WWLTV.comHurricane floods may boost West Nile virus.
NewScientist
Comments (7)
A students cousin was near Biloxi MI. They have no word from her since yesterday morning. I try to feel her and she seems far away, either in shock or traumatized or uncouncious. Not dead though. She decided that everyone was ‘trippin’ over nothin’ Dumbass. I guess the Universe decided to show her not to be such a headstrong stubborn fool.
I grew up in Galveston, a barrier island right off the coast of Texas (I think you’ve mentioned it in your memoirs so you probably know what I’m talking about). Most of it is below sea level, but storm surges like that kind of wash through. I can’t imagine it all just being standing water, that’s only adding in with the levee breaks and no real outlet. It’s going to be a long ordeal for them to fix it. And as you say there are many people there that were barely surviving before and won’t be able to put their lives & homes back together. I talked to some people that thought that the mandatory evacuations meant that they’d gotten everyone out.

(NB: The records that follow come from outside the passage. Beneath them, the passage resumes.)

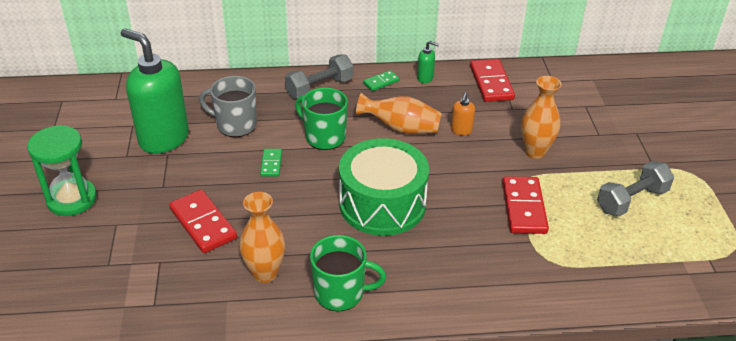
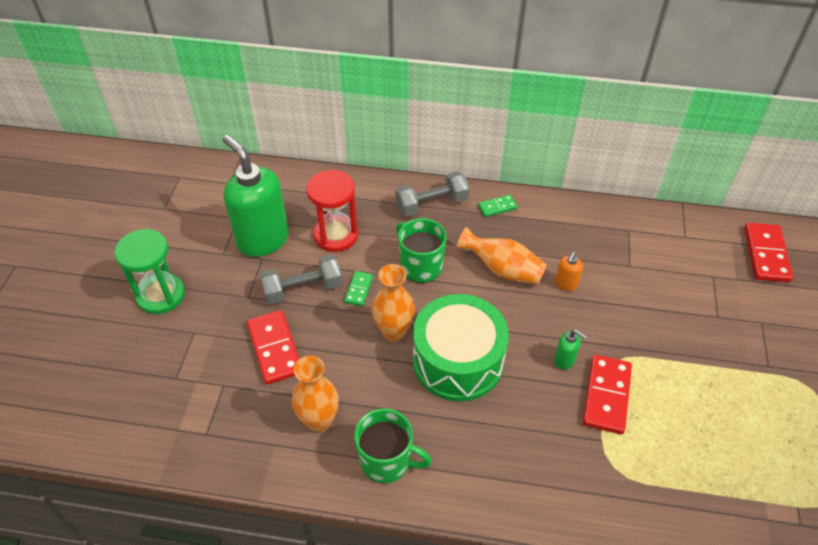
camera: 15 degrees right, 10 degrees up
grey mug [199,76,257,137] -> red hourglass [307,170,358,252]
green soap dispenser [417,41,439,84] -> green soap dispenser moved to [554,329,587,370]
red domino [470,59,515,102] -> red domino moved to [744,223,793,283]
orange vase [521,76,562,159] -> orange vase moved to [372,264,415,342]
grey dumbbell [597,161,674,217] -> grey dumbbell moved to [260,254,342,304]

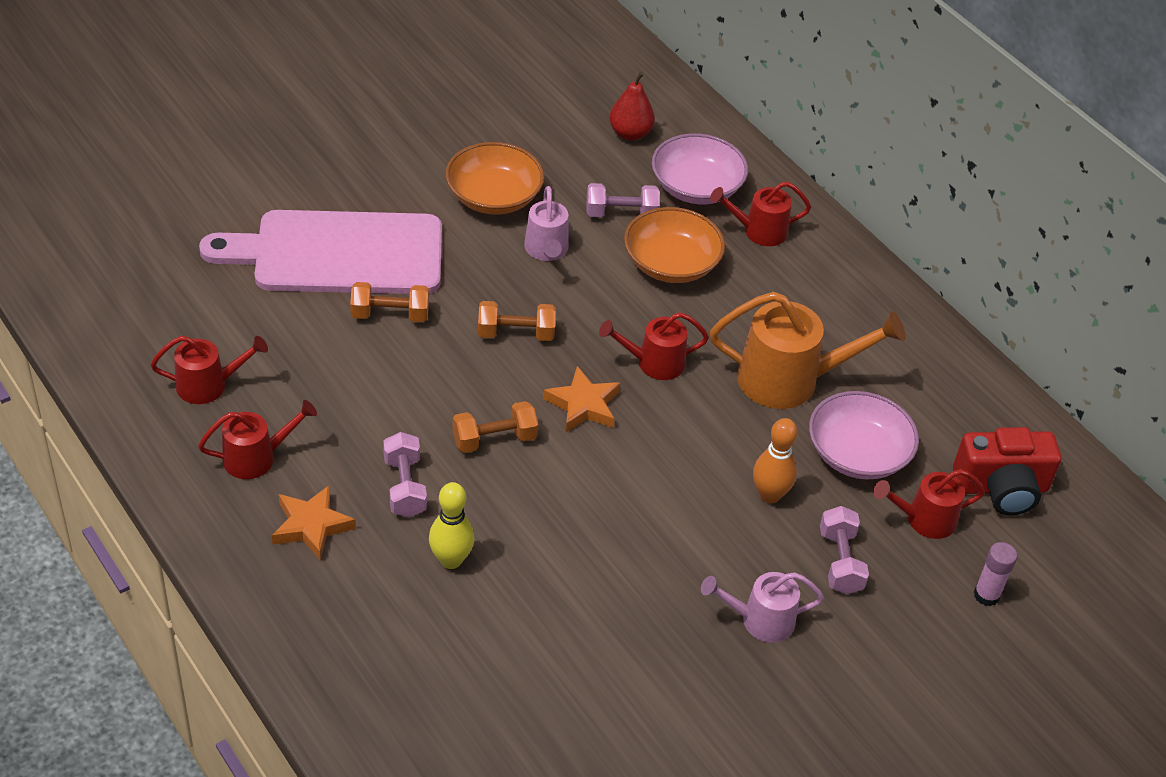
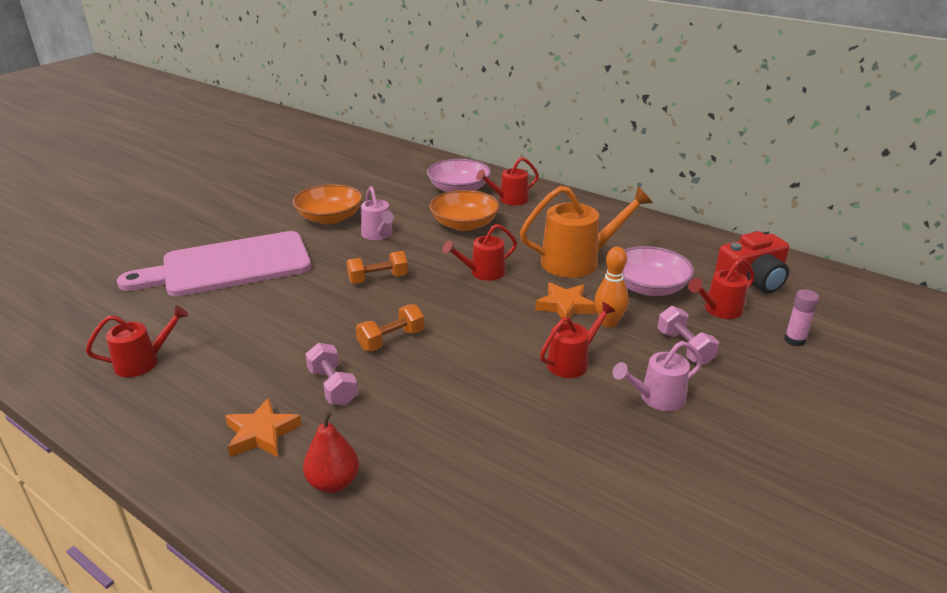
camera: 15 degrees left, 15 degrees down
red watering can [198,400,317,479] -> red watering can moved to [540,302,615,378]
orange dumbbell [350,282,429,322] -> none
yellow bowling pin [429,482,474,569] -> none
orange star [543,366,620,432] -> orange star moved to [535,283,596,322]
pink dumbbell [586,183,660,217] -> none
red pear [609,72,655,140] -> red pear moved to [303,411,359,493]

They didn’t really understand that there are many people that had nowhere to go and no way to get there. New Orleans is such a uniquely beautiful (shabby in a many ways but still so interesting to me) place. I just don’t know.
How horrible.
Local gas prices are up already–up to $2.599/gallon, which is about a nickel more than it was a few days ago.
watched CNN at lunch time, saw footage of a lot of places I’ve been around New Orleans and Biloxi. just tottally devastated. the I-10 span leading out of New Orleans, that’s usually over swamp land, is just totally broken to pieces, parts submerged or just barely above water. couple of abandoned cars sitting on pieces that aren’t connected anymore. building i’ve been in that have floors of them just blown out. crazy. things are going to get much worse there before it gets better. not as much nat’l guard help, more standing water in a place already susceptible to those sorts of illness outbreaks. just not good.
Thank you. I had not made the connection, the rippled effect here.